== Requirement ==
Without including any image, repeat every record exactly.

== Dataset content ==
□ □ □
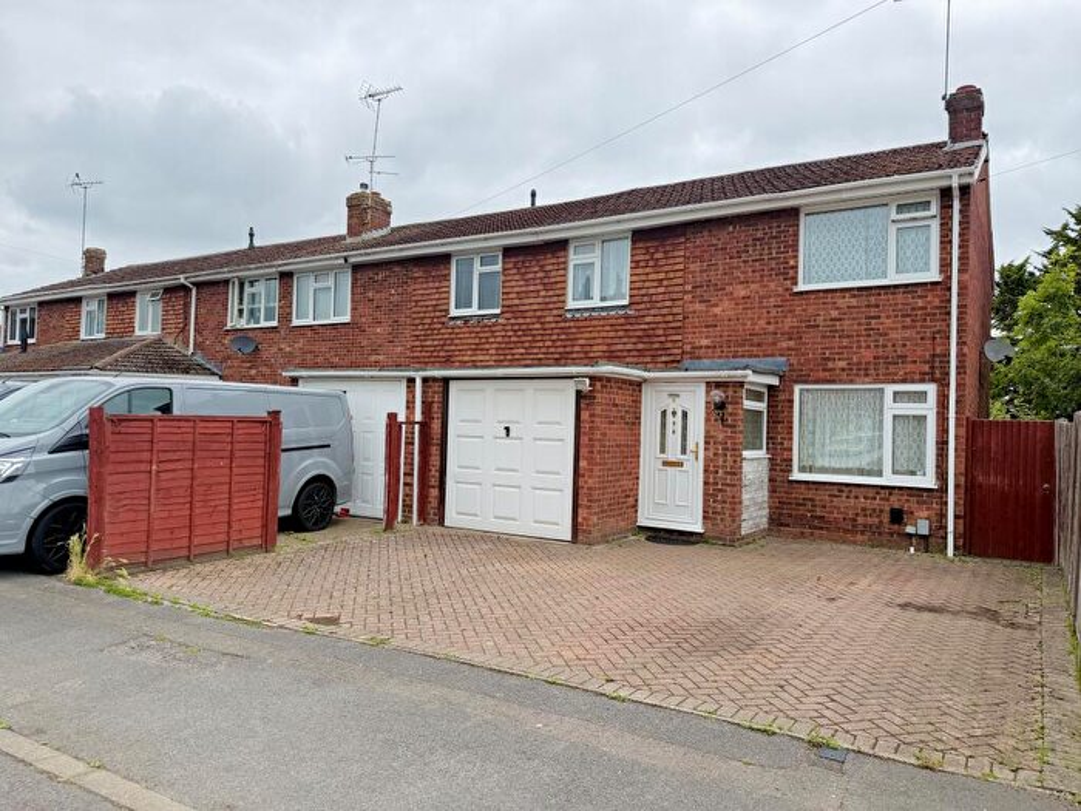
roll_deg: -1.6
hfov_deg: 71.6
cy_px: 406
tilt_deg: +0.8
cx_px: 540
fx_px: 749
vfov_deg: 56.8
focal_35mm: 24
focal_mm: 6.76
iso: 80
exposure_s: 1/3425
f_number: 1.78
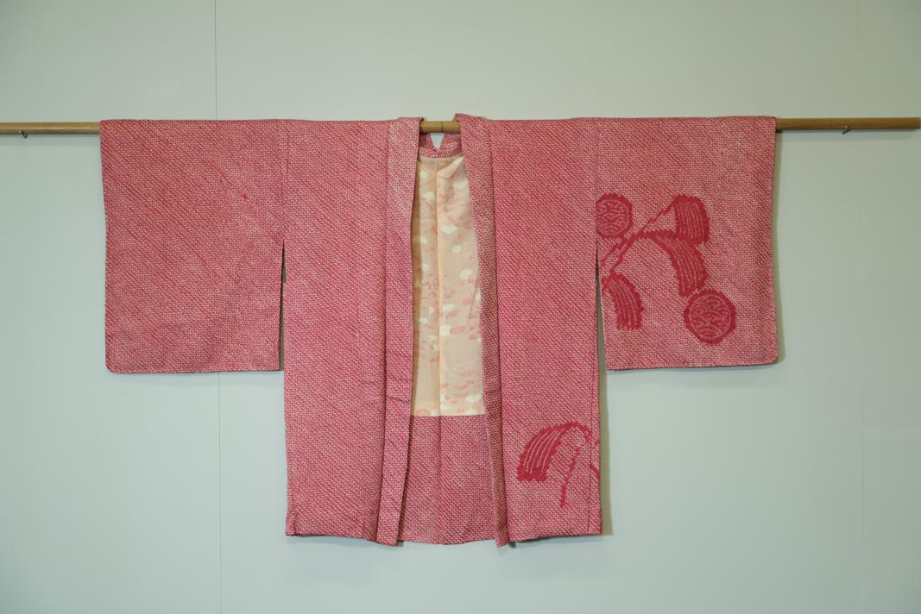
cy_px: 307
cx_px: 457
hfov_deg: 31.9
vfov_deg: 21.6
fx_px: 1612
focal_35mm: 63
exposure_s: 1/80
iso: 400
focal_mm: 62
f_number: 4
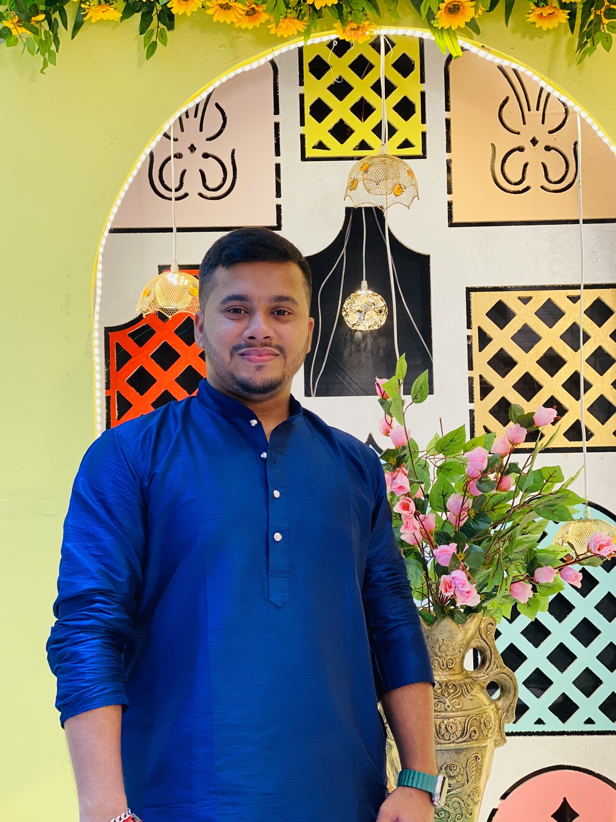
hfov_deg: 26.1
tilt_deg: +3.3
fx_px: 1329
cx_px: 295
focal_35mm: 56
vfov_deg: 34.3
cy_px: 441
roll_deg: +0.5
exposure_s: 1/100
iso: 80
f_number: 2
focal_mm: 6
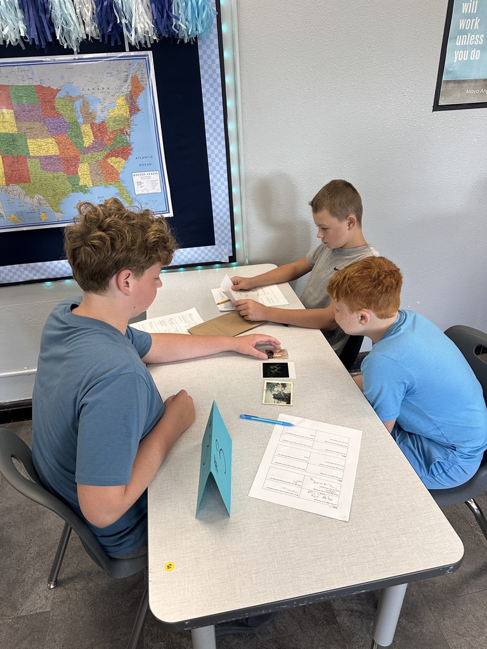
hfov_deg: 56.8
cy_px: 324
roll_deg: +0.7
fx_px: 450
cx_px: 244
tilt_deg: -31.6
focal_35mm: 24
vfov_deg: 71.6
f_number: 1.78
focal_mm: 6.86
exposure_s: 1/120
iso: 160
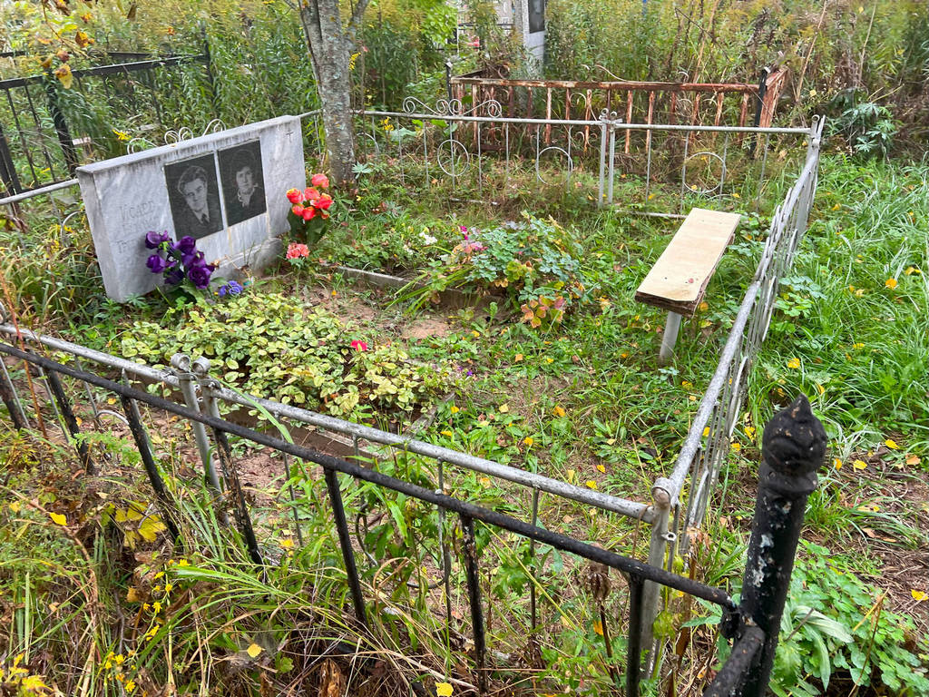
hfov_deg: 67.3
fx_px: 698
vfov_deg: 53.1
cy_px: 348
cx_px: 464
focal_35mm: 26
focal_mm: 5.7
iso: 32
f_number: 1.5
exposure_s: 1/143
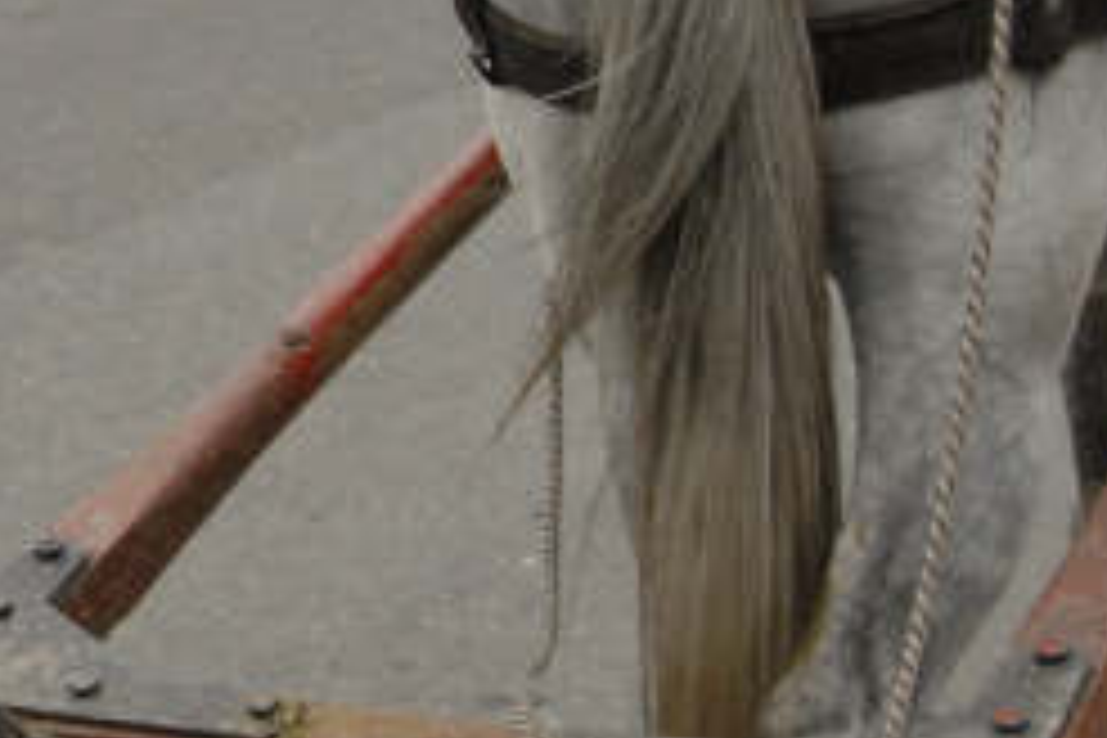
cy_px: -56
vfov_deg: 10.8
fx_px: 3874
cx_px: -320
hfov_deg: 15.5
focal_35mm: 126
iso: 640
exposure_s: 1/1000
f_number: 5.6
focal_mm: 21
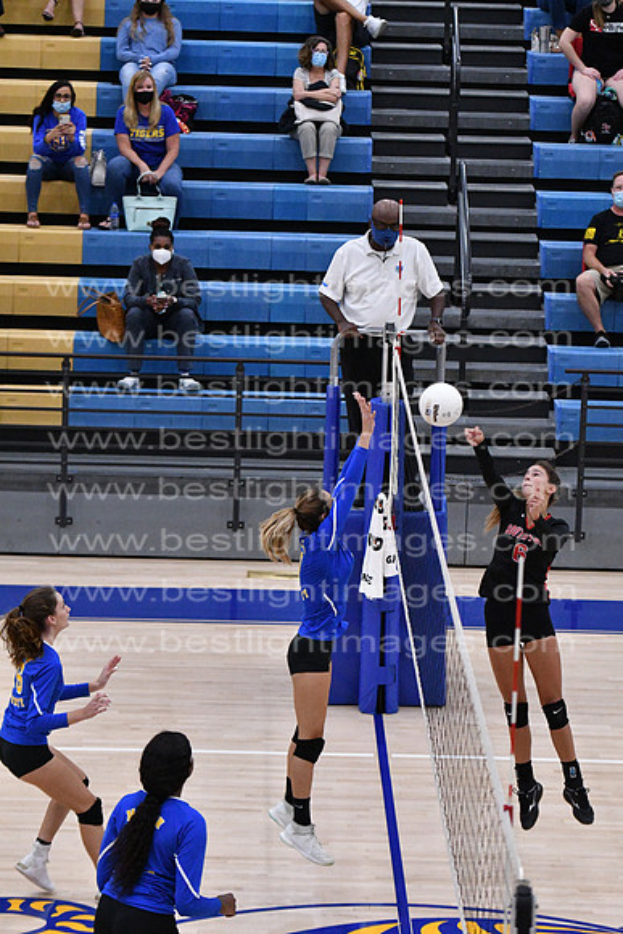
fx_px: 3891
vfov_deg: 13.7
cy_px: 467
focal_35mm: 150
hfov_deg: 9.2
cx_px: 312
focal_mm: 100
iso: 6400
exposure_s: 1/1250
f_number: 3.2
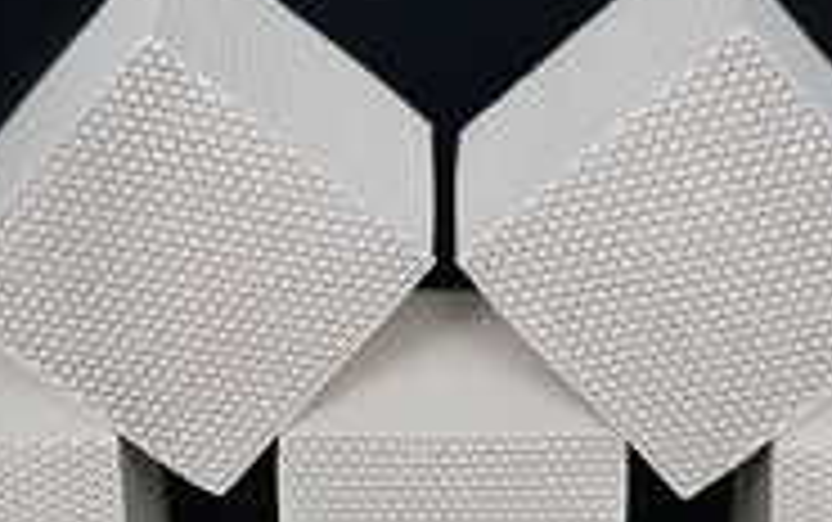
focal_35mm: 110
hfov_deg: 18.9
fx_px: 2496
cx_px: 436
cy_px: 418
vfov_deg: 11.9
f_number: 2.8
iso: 100
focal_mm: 50
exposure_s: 1/125
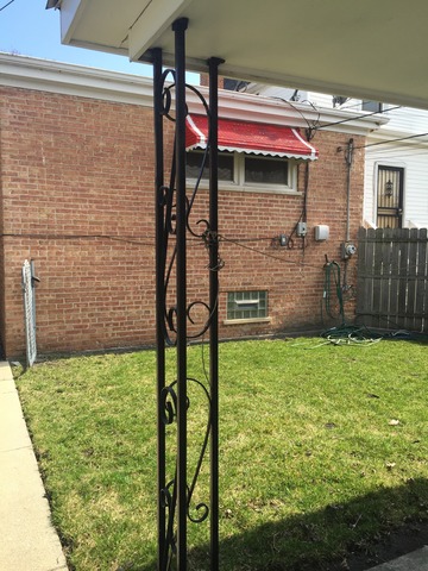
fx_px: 478
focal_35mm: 29
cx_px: 214
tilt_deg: -3.3
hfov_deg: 48.2
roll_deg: -1.9
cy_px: 286
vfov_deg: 61.7
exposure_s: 1/706
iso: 32
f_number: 2.2
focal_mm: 4.15
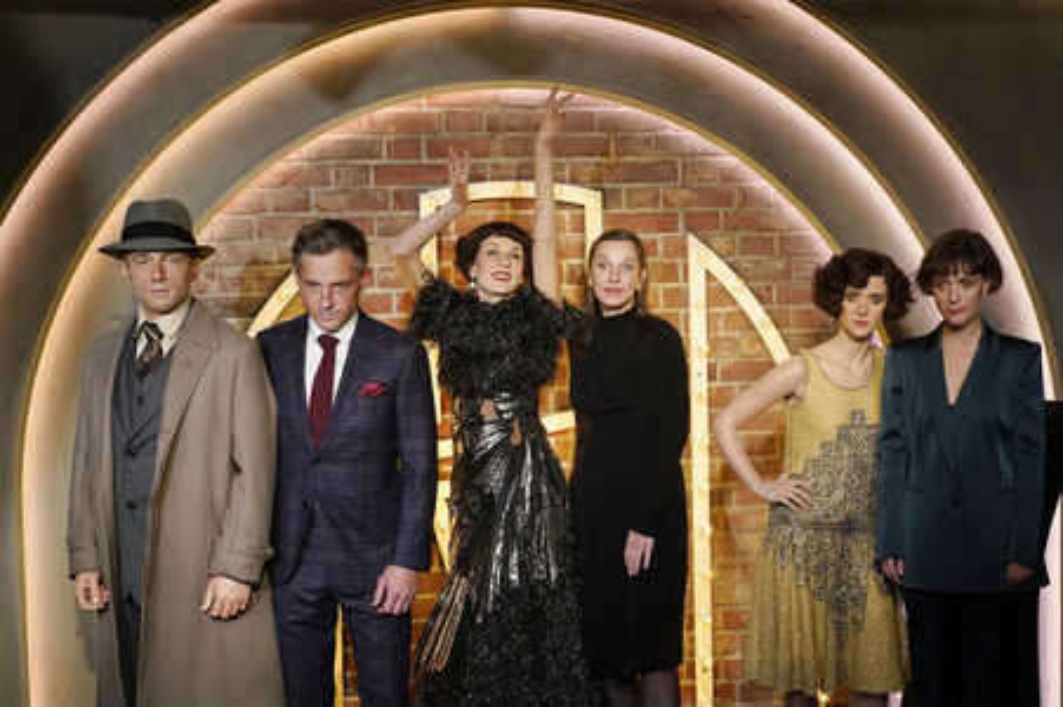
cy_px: 354
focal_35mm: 45
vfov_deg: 29.8
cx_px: 532
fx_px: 1328
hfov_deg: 43.6
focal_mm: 45
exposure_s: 1/100
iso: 2000
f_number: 4
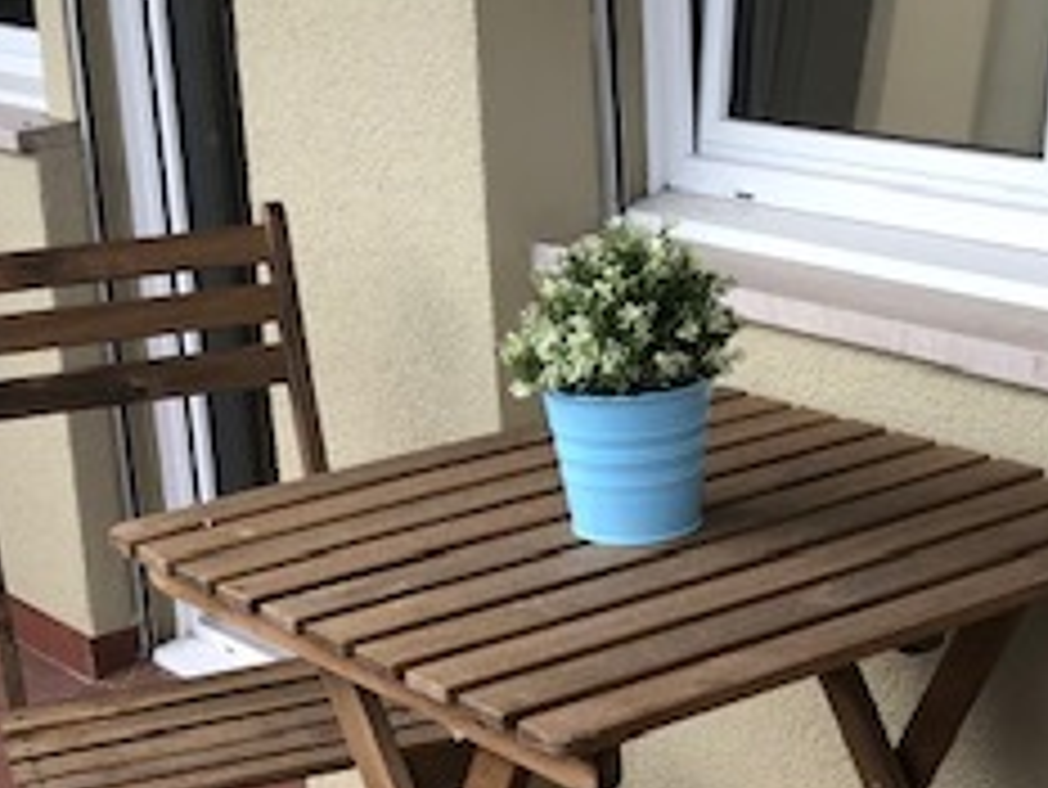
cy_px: 554
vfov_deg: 19.1
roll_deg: +1.0
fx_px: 2332
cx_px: 855
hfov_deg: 24.9
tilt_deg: -15.6
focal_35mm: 77
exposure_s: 1/100
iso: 20
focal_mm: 3.99
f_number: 1.8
□ □ □
== Exercise solution ==
roll_deg: -1.6
hfov_deg: 71.6
cy_px: 406
tilt_deg: +0.8
cx_px: 540
fx_px: 749
vfov_deg: 56.8
focal_35mm: 24
focal_mm: 6.76
iso: 80
exposure_s: 1/3425
f_number: 1.78
cy_px: 307
cx_px: 457
hfov_deg: 31.9
vfov_deg: 21.6
fx_px: 1612
focal_35mm: 63
exposure_s: 1/80
iso: 400
focal_mm: 62
f_number: 4
hfov_deg: 26.1
tilt_deg: +3.3
fx_px: 1329
cx_px: 295
focal_35mm: 56
vfov_deg: 34.3
cy_px: 441
roll_deg: +0.5
exposure_s: 1/100
iso: 80
f_number: 2
focal_mm: 6
hfov_deg: 56.8
cy_px: 324
roll_deg: +0.7
fx_px: 450
cx_px: 244
tilt_deg: -31.6
focal_35mm: 24
vfov_deg: 71.6
f_number: 1.78
focal_mm: 6.86
exposure_s: 1/120
iso: 160
hfov_deg: 67.3
fx_px: 698
vfov_deg: 53.1
cy_px: 348
cx_px: 464
focal_35mm: 26
focal_mm: 5.7
iso: 32
f_number: 1.5
exposure_s: 1/143
cy_px: -56
vfov_deg: 10.8
fx_px: 3874
cx_px: -320
hfov_deg: 15.5
focal_35mm: 126
iso: 640
exposure_s: 1/1000
f_number: 5.6
focal_mm: 21
fx_px: 3891
vfov_deg: 13.7
cy_px: 467
focal_35mm: 150
hfov_deg: 9.2
cx_px: 312
focal_mm: 100
iso: 6400
exposure_s: 1/1250
f_number: 3.2
focal_35mm: 110
hfov_deg: 18.9
fx_px: 2496
cx_px: 436
cy_px: 418
vfov_deg: 11.9
f_number: 2.8
iso: 100
focal_mm: 50
exposure_s: 1/125
fx_px: 478
focal_35mm: 29
cx_px: 214
tilt_deg: -3.3
hfov_deg: 48.2
roll_deg: -1.9
cy_px: 286
vfov_deg: 61.7
exposure_s: 1/706
iso: 32
f_number: 2.2
focal_mm: 4.15
cy_px: 354
focal_35mm: 45
vfov_deg: 29.8
cx_px: 532
fx_px: 1328
hfov_deg: 43.6
focal_mm: 45
exposure_s: 1/100
iso: 2000
f_number: 4
cy_px: 554
vfov_deg: 19.1
roll_deg: +1.0
fx_px: 2332
cx_px: 855
hfov_deg: 24.9
tilt_deg: -15.6
focal_35mm: 77
exposure_s: 1/100
iso: 20
focal_mm: 3.99
f_number: 1.8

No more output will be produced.